設問
**1.** 円相場についての文章のうち、「国際通貨研究所が日米の消費者」から「月遅れの発表」となったのか?」までを一字一句変えずに書き写してください。
**2.** 円相場についての文章によると、国際通貨研究所が日米の消費者物価指数から算出した3月時点の購買力平価はいくらか。

学習テキスト

——

2024年5月17日日経新聞に『理論値より安い円、デフレ初期は「高い日本」』が掲載されている。

『外国為替市場での円安基調が続いている。円安によって、海外から見ると日本のモノの値段や人件費は安く映る。物価や景気からみた理論値と比べると実勢レートは大幅に円安に傾いている。代表的な理論値が内外の物価が均衡する為替レートの水準を示す「購買力平価」だ。為替相場は短期では様々な要因で変動するが、長期的には2国間の財・サービスの価格が均衡する水準に収束するという考え方だ。同じ商品が米国で1ドル、日本で100円で買えれば、為替相場は1ドル=100円が妥当と判断する。

国際通貨研究所が日米の消費者物価指数(CPI)から算出する購買力平価(1973年基準)は、3月時点で1ドル=107円46銭。この理論値に比べて同月の実勢値は1ドル=149円台と円相場は割安だ。長らくデフレに悩んできた日本だが、為替の実勢レートは購買力比べ円高で推移してきた。1990年代はまだ国内製造業が強く貿易収支は黒字で、実勢の円相場はCPI対比で円高傾向だ。実勢レートが購買力平価より円安になるきっかけとなったのが、2013年以降の日銀の異次元緩和だ。日米金利差の拡大が円売り圧力となった。製造業が海外に拠点を移し、輸出が増えないことも要因となっている。

現在は円安でも貿易赤字が続く。訪日客の増加でサービス収支の旅行収支が黒字になっても、海外テック企業が提供するクラウドサービスなどへの支払い増による「デジタル赤字」で帳消しになってしまっている。円安は国内に付加価値の高い産業が育たず、生産性の低迷を金融緩和で支える日本経済の現状を映しているともいえる。』

先ず、「購買力平価」公表の件だが、2024年5月18日の生活防衛の教室リアルセミナーでも指摘したように、セミナー直前までは「購買力平価」は1月108.2円のままで、この記事が掲載された後、2月107.56円、3月107.46円の2か月分がまとめて2ヵ月遅れで発表された。何故、「2ヵ月遅れの発表」となったのか?

その原因は明らかになることは無いだろうが、その間に起きたことを検証することである程度の推測が付く。この間に起きたことは、日経平均が人工的な円安を背景に2024年3月22日高値41087円で34年振りに史上最高値を更新、ドル円が2024年4月29日に160円と34年振りの円安を更新、日本政府は過度な円安に対して、昭和の日の4月29日に1ドル160円で、5月1日に157円で約8兆円規模の為替介入を行った模様で、その後、NYダウが2024年5月20日高値40077ドルで史上最高値を更新している。イエレン米財務長官は5月23日、為替介入について「日常的に使われる手段ではない」「介入は極めてまれであるべきだ」とする立場を改めて表明、「介入がまれであることを願う。そのような介入がめったに起きず、過度な変動がある場合に限定され、事前に協議があることが期待される」と強調したが、日本政府が単独で為替介入を行えるはずもなく、イエレン財務長官の発言も「茶番」と推測される。今回の一連のマーケットの動きを時系列で検証すると、22年10月の為替介入でも噂されたように米国への資金供給のための為替介入が日米合作で行われたと考える方が自然で、ただ、2ヵ月遅れとはいえ、「購買力平価」をここで発表してきたということは実勢のドル円も目先は一旦、円安ピークを示唆するシグナルなのではないだろうか。

——

記録データ
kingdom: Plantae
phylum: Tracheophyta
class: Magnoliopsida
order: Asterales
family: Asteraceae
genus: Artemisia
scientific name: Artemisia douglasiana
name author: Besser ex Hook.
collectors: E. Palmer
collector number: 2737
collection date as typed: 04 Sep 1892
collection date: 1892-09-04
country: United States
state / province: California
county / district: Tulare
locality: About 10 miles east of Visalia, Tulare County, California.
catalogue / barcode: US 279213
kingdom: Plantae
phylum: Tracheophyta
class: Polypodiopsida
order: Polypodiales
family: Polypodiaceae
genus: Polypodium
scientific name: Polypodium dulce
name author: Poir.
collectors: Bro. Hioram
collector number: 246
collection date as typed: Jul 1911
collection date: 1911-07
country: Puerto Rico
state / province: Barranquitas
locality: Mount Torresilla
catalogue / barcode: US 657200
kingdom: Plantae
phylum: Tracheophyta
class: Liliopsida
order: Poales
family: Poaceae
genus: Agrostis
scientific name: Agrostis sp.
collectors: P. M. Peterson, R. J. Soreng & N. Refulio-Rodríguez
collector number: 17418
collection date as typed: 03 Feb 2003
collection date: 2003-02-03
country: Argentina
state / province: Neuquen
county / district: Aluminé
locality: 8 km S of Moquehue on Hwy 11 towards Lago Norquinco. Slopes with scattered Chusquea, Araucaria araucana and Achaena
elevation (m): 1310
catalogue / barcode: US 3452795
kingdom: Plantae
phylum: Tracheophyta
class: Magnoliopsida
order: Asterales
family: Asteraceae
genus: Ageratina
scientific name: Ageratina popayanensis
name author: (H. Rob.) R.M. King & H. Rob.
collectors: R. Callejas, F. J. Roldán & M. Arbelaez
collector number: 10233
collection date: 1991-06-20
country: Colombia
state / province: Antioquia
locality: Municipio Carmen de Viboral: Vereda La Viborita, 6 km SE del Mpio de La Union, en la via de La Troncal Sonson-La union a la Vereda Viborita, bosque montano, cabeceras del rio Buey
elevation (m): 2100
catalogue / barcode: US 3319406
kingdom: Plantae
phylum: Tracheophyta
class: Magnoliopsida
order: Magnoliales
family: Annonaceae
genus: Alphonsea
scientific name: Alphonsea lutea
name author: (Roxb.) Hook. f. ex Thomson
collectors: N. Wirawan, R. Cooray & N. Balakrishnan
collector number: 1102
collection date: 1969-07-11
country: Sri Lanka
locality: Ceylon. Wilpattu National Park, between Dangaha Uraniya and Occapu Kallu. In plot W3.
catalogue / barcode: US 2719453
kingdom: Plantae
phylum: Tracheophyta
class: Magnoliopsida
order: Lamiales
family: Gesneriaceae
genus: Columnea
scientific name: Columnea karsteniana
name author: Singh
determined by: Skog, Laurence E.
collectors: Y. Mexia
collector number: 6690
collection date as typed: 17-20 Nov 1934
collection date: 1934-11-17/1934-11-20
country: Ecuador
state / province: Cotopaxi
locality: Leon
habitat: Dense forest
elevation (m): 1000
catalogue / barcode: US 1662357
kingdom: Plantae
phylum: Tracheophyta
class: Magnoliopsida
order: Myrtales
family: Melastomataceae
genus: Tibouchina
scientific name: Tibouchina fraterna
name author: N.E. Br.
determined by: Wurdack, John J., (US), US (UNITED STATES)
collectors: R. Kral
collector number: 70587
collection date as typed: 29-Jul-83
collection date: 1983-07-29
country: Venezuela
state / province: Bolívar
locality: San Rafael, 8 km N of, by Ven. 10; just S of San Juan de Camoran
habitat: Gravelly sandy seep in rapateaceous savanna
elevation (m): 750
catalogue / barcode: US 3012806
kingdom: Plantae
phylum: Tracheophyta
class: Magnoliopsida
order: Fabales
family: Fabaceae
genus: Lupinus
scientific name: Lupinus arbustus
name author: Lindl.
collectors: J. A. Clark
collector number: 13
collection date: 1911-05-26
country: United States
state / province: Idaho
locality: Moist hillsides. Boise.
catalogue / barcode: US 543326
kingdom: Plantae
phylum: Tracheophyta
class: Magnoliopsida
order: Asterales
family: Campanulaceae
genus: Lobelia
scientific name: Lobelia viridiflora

——

解答一覧
**1.**
国際通貨研究所が日米の消費者物価指数(CPI)から算出する購買力平価(1973年基準)は、3月時点で1ドル=107円46銭。この理論値に比べて同月の実勢値は1ドル=149円台と円相場は割安だ。長らくデフレに悩んできた日本だが、為替の実勢レートは購買力比べ円高で推移してきた。1990年代はまだ国内製造業が強く貿易収支は黒字で、実勢の円相場はCPI対比で円高傾向だ。実勢レートが購買力平価より円安になるきっかけとなったのが、2013年以降の日銀の異次元緩和だ。日米金利差の拡大が円売り圧力となった。製造業が海外に拠点を移し、輸出が増えないことも要因となっている。

現在は円安でも貿易赤字が続く。訪日客の増加でサービス収支の旅行収支が黒字になっても、海外テック企業が提供するクラウドサービスなどへの支払い増による「デジタル赤字」で帳消しになってしまっている。円安は国内に付加価値の高い産業が育たず、生産性の低迷を金融緩和で支える日本経済の現状を映しているともいえる。』

先ず、「購買力平価」公表の件だが、2024年5月18日の生活防衛の教室リアルセミナーでも指摘したように、セミナー直前までは「購買力平価」は1月108.2円のままで、この記事が掲載された後、2月107.56円、3月107.46円の2か月分がまとめて2ヵ月遅れで発表された。何故、「2ヵ月遅れの発表」となったのか?

**2.** 1ドル=107円46銭。